## [Tarea 1]
Selecciona y copia cada línea de las entradas de más abajo que contenga la palabra "Отдельностоящие".

## [Fragmento de texto]
------------------------------

# una pequeña ayuda con ltspice



## JFMORALEST (Dic 21, 2009)

buenas a tod@s...

es que apenas estoy empezando a usar ltspice... y no encuentro transformadores.. alguno sabe en que parte estan?... 

y otra cosa... alguno sabe donde encuentro un buen tutorial de este simulador??..

gracias por adelantado!


----------



## Eduardo (Dic 21, 2009)

No hay transformadores de manera directa.

Primero se dibujan las bobinas y despues se escribe el comando con el coeficiente de acoplamiento.

Ej.: Si el primario es L1 y sec. L2 escribis K12  L1 L2 1
El ultimo parametro es el coeficiente de acoplamiento, si algo de flujo de dispersion es menor que 1.

Si fuera un transformador de varios secundarios escribis: Kx  L1 L2 L3 L4...Ln 1
Aca te conviene visualizar la orintacion de la bobina.

Si el transformador es trifasico es lo mismo , solamente que la declaracion de los coeficientes de acoplamiento lleva varias lineas.


Respecto a un tutorial... El help que trae es aceptable, pero lo mas conveniente en cuanto a ejemplos y modelos es el grupo de Yahoo


----------



## JFMORALEST (Dic 21, 2009)

oye mil gracias... ya logre hacer la simulacion que estaba haciendo!

Hola de nuevo....

ahora quisiera saber si alguien por favor sabe como generar una onda triangular periodica en ltspice.... pues ya genere una pero solo da el triangulo una vez, y pues estoy creando un archivo de texto para meterla como un archivo PWL pero es que la onda es de 50 KHz y necesito como 100000 oscilaciones, asi que es muy tedioso hacer ese archivo...

gracias..


----------

------------------------------

(Textos extraídos de cada página)
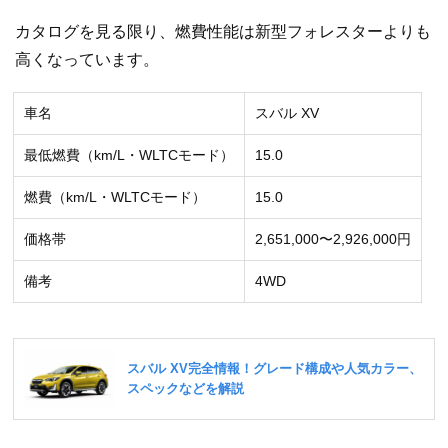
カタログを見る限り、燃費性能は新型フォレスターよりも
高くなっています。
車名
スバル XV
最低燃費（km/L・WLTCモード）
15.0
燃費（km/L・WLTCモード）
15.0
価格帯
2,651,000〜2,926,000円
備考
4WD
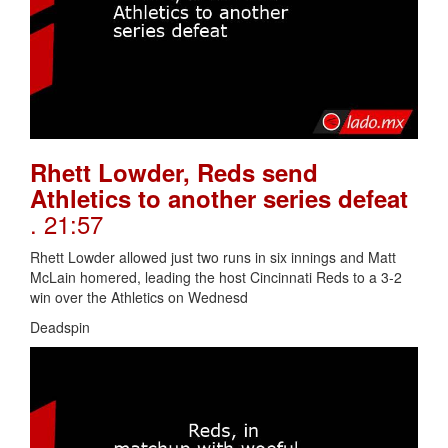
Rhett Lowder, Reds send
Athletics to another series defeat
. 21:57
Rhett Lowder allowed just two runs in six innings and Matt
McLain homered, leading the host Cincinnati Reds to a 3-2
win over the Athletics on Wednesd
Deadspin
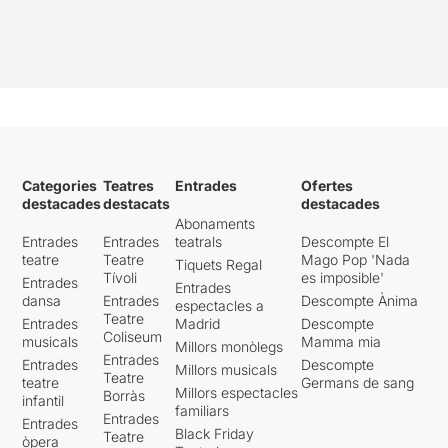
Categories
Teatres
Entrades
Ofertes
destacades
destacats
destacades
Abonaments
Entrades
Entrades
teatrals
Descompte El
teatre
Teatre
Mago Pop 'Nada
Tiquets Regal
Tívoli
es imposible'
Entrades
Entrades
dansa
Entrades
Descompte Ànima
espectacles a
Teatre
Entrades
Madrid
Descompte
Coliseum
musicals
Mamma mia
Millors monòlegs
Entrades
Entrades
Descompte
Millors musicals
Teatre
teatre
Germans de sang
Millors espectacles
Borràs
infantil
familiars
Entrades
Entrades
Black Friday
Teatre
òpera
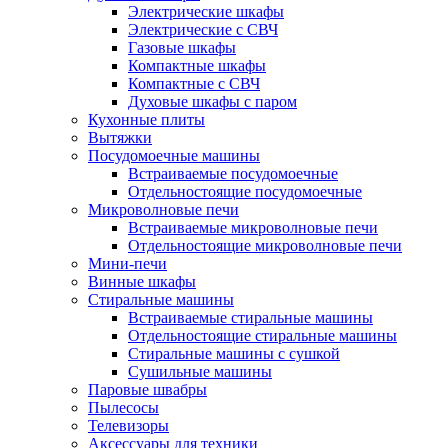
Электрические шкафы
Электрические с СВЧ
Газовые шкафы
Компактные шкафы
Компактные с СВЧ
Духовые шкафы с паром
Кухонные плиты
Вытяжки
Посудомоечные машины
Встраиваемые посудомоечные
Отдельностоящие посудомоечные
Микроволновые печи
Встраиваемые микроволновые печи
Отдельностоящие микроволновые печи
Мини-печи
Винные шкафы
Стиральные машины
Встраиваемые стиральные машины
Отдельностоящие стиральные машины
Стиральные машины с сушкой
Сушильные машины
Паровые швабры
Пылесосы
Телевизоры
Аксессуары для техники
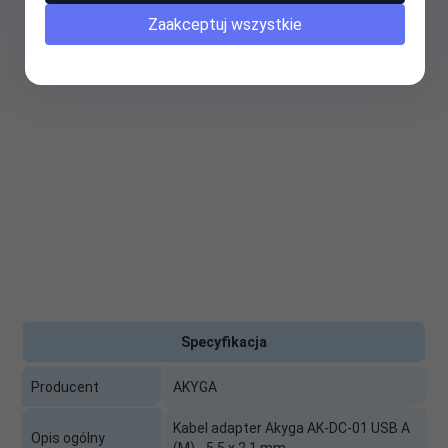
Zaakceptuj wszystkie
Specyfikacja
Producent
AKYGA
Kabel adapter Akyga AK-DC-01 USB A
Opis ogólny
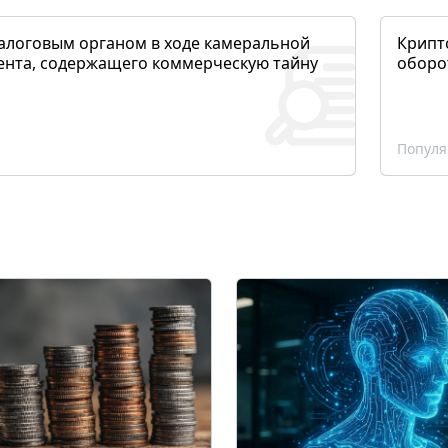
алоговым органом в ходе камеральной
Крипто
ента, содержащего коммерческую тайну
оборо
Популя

------------------------------

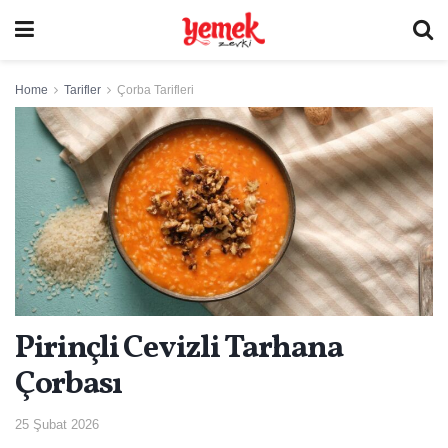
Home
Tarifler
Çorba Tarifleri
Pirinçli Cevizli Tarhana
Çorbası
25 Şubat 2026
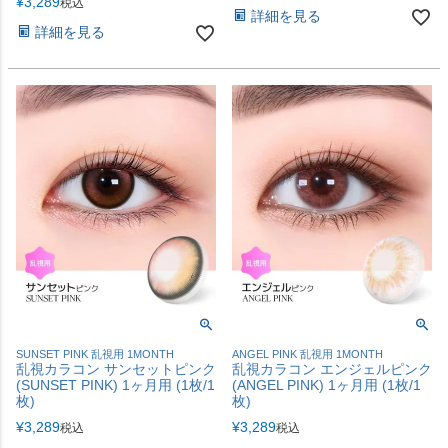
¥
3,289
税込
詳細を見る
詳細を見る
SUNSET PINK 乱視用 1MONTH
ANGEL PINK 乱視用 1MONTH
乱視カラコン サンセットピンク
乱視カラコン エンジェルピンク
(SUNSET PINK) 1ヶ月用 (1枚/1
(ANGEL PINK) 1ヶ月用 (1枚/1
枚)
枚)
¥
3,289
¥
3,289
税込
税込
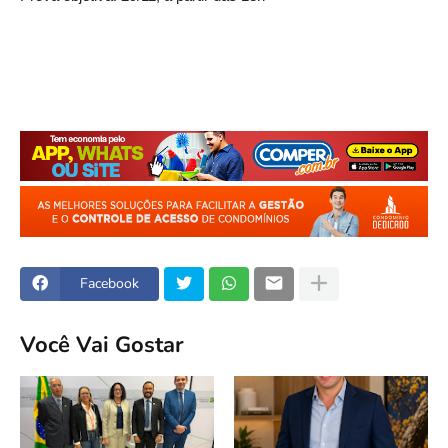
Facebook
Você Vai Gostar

------------------------------

## [Tarea 2]
Vuelve a escribir el hilo sobre LTspice desde "gracias por adelantado!" hasta "coeficiente de acoplamiento.", sustituyendo "bobinas" por "inductores".

## [Solución detallada 1]
Отдельностоящие посудомоечные
Отдельностоящие микроволновые печи
Отдельностоящие стиральные машины

## [Solución detallada 2]
gracias por adelantado!


----------



## Eduardo (Dic 21, 2009)

No hay transformadores de manera directa.

Primero se dibujan las inductores y despues se escribe el comando con el coeficiente de acoplamiento.